● Task 1:
Answer these questions about the court opinion:
(a) How old was the woman who was assaulted and robbed?
(b) Since what year has NRS 193.165 been the law in Nevada?
(c) NRS 193.167 adds a penalty for certain crimes against persons of what age?

===== Reading passage =====

98 Nev. 331 647 P.2d 374

JAMES LEE CARTER, Appellant, v. THE STATE OF NEVADA, Respondent.

No. 12702

June 29, 1982

647 P.2d 374

William N. Dunseath, Public Defender, Michael B. McDonald, and N. Patrick Flanagan, Deputy Public- Defenders, Washoe County, for Appellant.

Richard H. Bryan, Attorney General, Carson City; Calvin R. X. Dunlap, District Attorney, Richard F. Cornell and Edward B. Horn, Deputy District Attorneys, Washoe County, for Respondent.

*332OPINION

Per Curiam:

Appellant pleaded guilty to the sexual assault and robbery of a seventy-three-year-old woman with the use of a knife. The district court judge sentenced appellant pursuant to NRS 193.165 and NRS 193.167. Appellant received twenty years for the sexual assault, plus an enhancement of twenty years for use of a deadly weapon, and an additional twenty years because his victim was over sixty-five years. The district court ordered the three twenty-year terms to run consecutively. Appellant was also sentenced to fifteen years for the robbery, plus an enhancement of fifteen years for the use of a deadly weapon and an additional fifteen years because of his victim’s age. The three fifteen-year sentences were also ordered to run consecutively to each other. The forty-five-year sentence for robbery and the sixty-year sentence for sexual assault were ordered to run concurrently. The district court explicitly stated its understanding that NRS 193.165 and NRS 193.167 required that the enhancement penalty for use of a deadly weapon and the enhancement penalty for the age of the victim run consecutively to each other.

On appeal the main issue raised by appellant is whether consecutive sentences for multiple enhancements are mandated by NRS 193.165 and NRS 193.167. We hold that they are not.

NRS 193.1651 has been the law in Nevada since 1973. In *333April of 1979 the legislature amended NRS 193.165 to preclude the possibility of probation or a suspended sentence for anyone convicted of the use of a deadly weapon in the commission of the specified crimes of murder, kidnaping in the first degree, sexual assault or robbery. At the same time that the legislature considered and strengthened the deterrent effect of NRS 193.165 by precluding probation or a suspended sentence in the above instances, the legislature enacted NRS 193.167.2 The latter statute provides for an additional penalty for the commission of certain specified crimes against persons sixty-five years of age or older.

NRS 193.167(1)(f) provides that the defendant who commits the specified crime against a person sixty-five or over shall be imprisoned “for a term equal to and in addition to the term of imprisonment prescribed by statute for the crime. The sentence prescribed by [NRS 193.167] must run consecutively with the sentence prescribed by statute for the crime.” (Emphasis added.) It is clear that the statute requires the enhancement penalty to run consecutively to the penalty for the primary offense. Whether the legislature intended to require that the enhancement penalties of NRS 193.165 and NRS 193.167 run consecutively to each other is unclear. Indeed, it is unclear whether our legislature intended a single substantive offense to be subject to more than one consecutive enhancement penalty, even as a matter of judicial discretion.

===== Records supplied =====

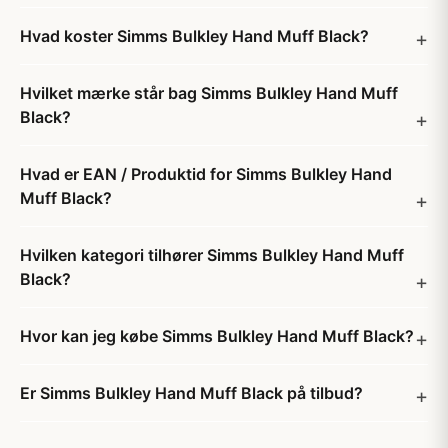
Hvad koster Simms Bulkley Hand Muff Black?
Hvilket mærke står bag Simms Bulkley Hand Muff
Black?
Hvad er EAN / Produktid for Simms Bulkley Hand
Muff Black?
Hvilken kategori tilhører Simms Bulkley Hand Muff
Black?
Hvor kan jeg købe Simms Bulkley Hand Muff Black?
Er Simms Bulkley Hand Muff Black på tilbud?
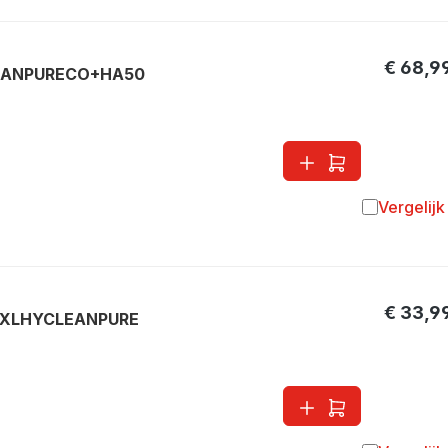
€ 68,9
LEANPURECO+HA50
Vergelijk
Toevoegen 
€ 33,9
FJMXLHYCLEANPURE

=====

● Task 2:
Edit the listing above so that "Black" becomes "Grey" throughout, with nothing else changed. Give all of its lines except the pictures.

● Written reply 1:
(a) Seventy-three years old.
(b) 1973.
(c) Sixty-five years of age or older.

● Written reply 2:
Hvad koster Simms Bulkley Hand Muff Grey?
Hvilket mærke står bag Simms Bulkley Hand Muff
Grey?
Hvad er EAN / Produktid for Simms Bulkley Hand
Muff Grey?
Hvilken kategori tilhører Simms Bulkley Hand Muff
Grey?
Hvor kan jeg købe Simms Bulkley Hand Muff Grey?
Er Simms Bulkley Hand Muff Grey på tilbud?
€ 68,9
LEANPURECO+HA50
Vergelijk
Toevoegen 
€ 33,9
FJMXLHYCLEANPURE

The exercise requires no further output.